In the blog post below about John McCain and Vietnam POWs, how is H. Bruce Franklin described?

====== Text shown

24 October 2008

Vietnam Syndrome: Swiftboating McCain?

A few weeks ago, The Nation published a bombshell article by Sydney Schanberg on John McCain's purported role in an ongoing coverup of American POWs left behind at the end of the Vietnam war. It addressed issues raised on this blog in the past, though Schanberg believes that McCain's intent was less to hide any embarrassing information about himself than to avoid embarrassing both the Vietnamese government and his own. Nevertheless the overlap of Schanberg's hypothesis with the more provocative notions of angry veterans and POW-MIA advocates seemed to cross a line of propriety with many Nation readers.

This week's letter column gives pride of place to H. Bruce Franklin, a historian who wrote a debunking expose of POW-MIA conspiracy theories. As Franklin puts it, his book "exposed the true history of this fraudulent issue [with] meticulously documented facts and analysis." He is "profoundly shocked" that The Nation allowed Schanberg to air a "recycled and thoroughly discredited right-wing fantasy." This gets to what bugs liberal readers about the whole controversy. As Franklin sums up:

The POW/MIA myth is still an essential component of the culture that supports our current, and likely future, wars. If we resurrect the true history of our genocidal war against Vietnam, we would no longer see Americans as the victims of Vietnam and all the countries we have bombed and invaded since. And the Vietnam POW, personified in John McCain, might then be seen not as the main victim of that war and hence America's iconic war hero.

============
====== Data below

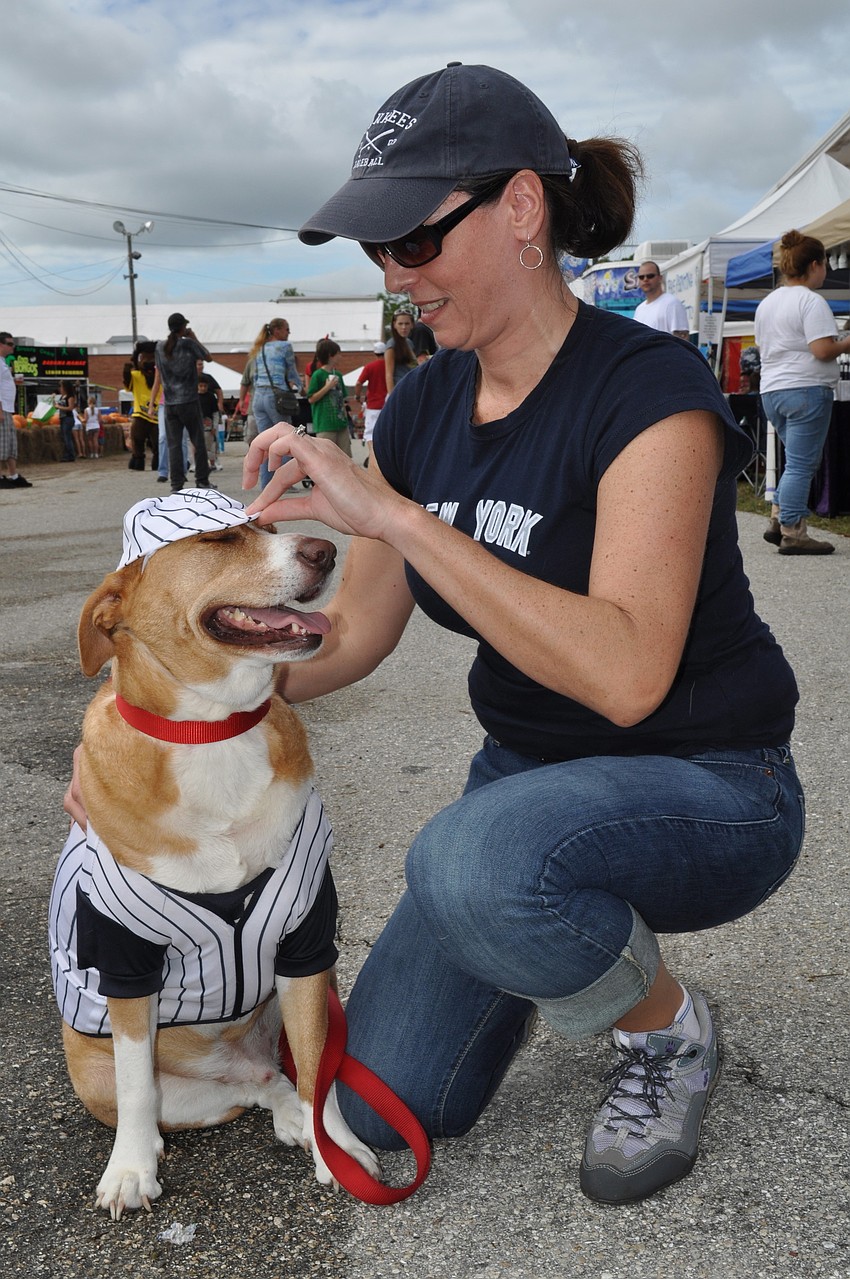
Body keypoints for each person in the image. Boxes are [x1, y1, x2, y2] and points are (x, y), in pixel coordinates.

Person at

============

▶ _Answer for this exercise_:
He is a historian who wrote a debunking exposé of POW-MIA conspiracy theories.